Décharge 2004: budget général CE, section III, Commission et CECA en liquidation
La commission a adopté le rapport de Jan MULDER (ADLE, NL) recommandant l’octroi de la décharge à la Commission pour son budget 2004. Dans ses commentaires, la commission insiste toutefois sur la meilleure gestion des fonds de la Communauté quand ils sont administrés conjoitement par la Commission et les États membres. Le rapport explique que «le principe prépondérant recherché par le Parlement est que les autorités politiques compétentes au sein des États membres assument la responsabilité des fonds mis à leur disposition».

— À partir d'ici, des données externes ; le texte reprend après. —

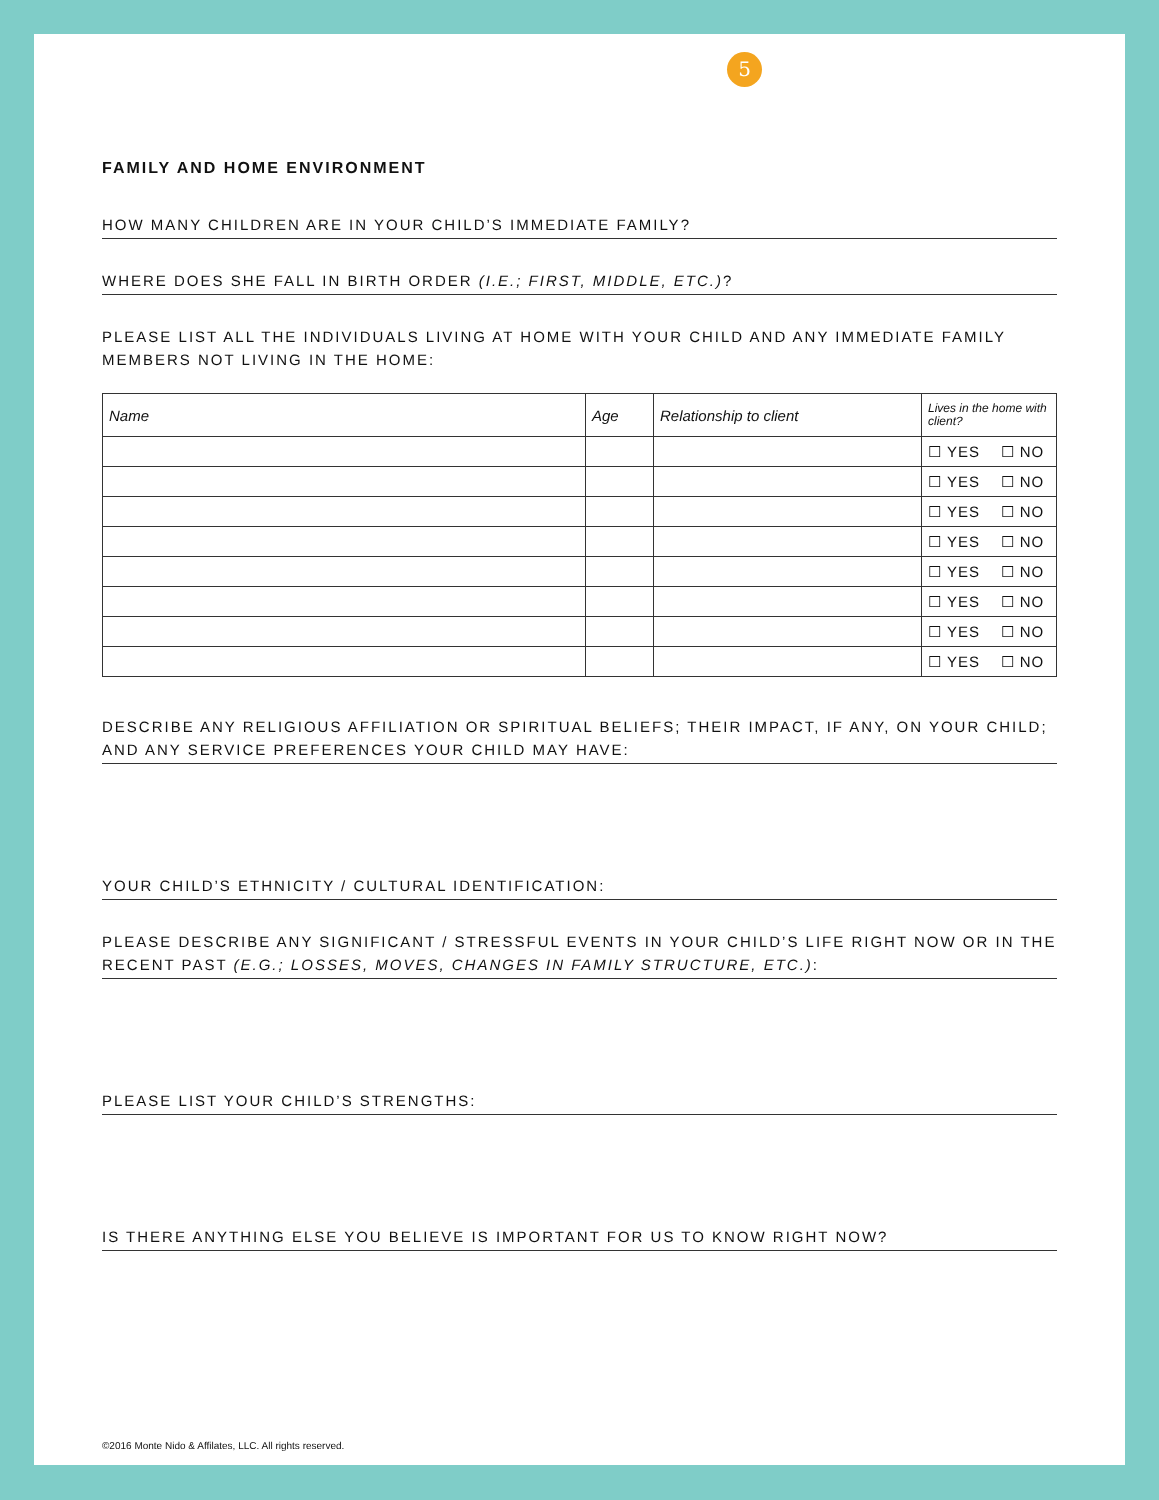5
FAMILY AND HOME ENVIRONMENT
HOW MANY CHILDREN ARE IN YOUR CHILD’S IMMEDIATE FAMILY?
WHERE DOES SHE FALL IN BIRTH ORDER (I.E.; FIRST, MIDDLE, ETC.)?
PLEASE LIST ALL THE INDIVIDUALS LIVING AT HOME WITH YOUR CHILD AND ANY IMMEDIATE FAMILY MEMBERS NOT LIVING IN THE HOME:
| Name | Age | Relationship to client | Lives in the home with client? |
| --- | --- | --- | --- |
| | | | ☐ YES ☐ NO |
| | | | ☐ YES ☐ NO |
| | | | ☐ YES ☐ NO |
| | | | ☐ YES ☐ NO |
| | | | ☐ YES ☐ NO |
| | | | ☐ YES ☐ NO |
| | | | ☐ YES ☐ NO |
| | | | ☐ YES ☐ NO |
DESCRIBE ANY RELIGIOUS AFFILIATION OR SPIRITUAL BELIEFS; THEIR IMPACT, IF ANY, ON YOUR CHILD; AND ANY SERVICE PREFERENCES YOUR CHILD MAY HAVE:
YOUR CHILD’S ETHNICITY / CULTURAL IDENTIFICATION:
PLEASE DESCRIBE ANY SIGNIFICANT / STRESSFUL EVENTS IN YOUR CHILD’S LIFE RIGHT NOW OR IN THE RECENT PAST (E.G.; LOSSES, MOVES, CHANGES IN FAMILY STRUCTURE, ETC.):
PLEASE LIST YOUR CHILD’S STRENGTHS:
IS THERE ANYTHING ELSE YOU BELIEVE IS IMPORTANT FOR US TO KNOW RIGHT NOW?
©2016 Monte Nido & Affilates, LLC. All rights reserved.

Il réitère ainsi la position prise par le Parlement dans la décision sur la décharge pour 2003, selon laquelle une déclaration au niveau politique couvrant tous les fonds communautaires en gestion partagée et signée par les ministres des finances (qui deviendraient donc responsables) demeure une nécessité. Bien qu’ils déplorent le refus du Conseil de discuter des déclarations ex ante et des déclarations ex post au niveau politique national, les membres indiquent que le Parlement «souhaite être pragmatique et constructif» et appelle de ses vœux «un débat sur l'autorité qui pourrait être la plus indiquée pour l'objectif recherché». Ils invitent donc le Conseil et la Commission à envisager une approche légèrement modifiée, consistant en des déclarations sectorielles signées par les organes choisis par les États membres eux‑mêmes. Ils ajoutent que, jusqu’à ce que ce système soit opérationnel, la Commission doit mettre en place un programme plus actif d'audit ex post de l'apurement des comptes et recourir pleinement à la suspension des paiements ou à des corrections financières chaque fois qu’elle ne peut obtenir des États membres l'assurance nécessaire.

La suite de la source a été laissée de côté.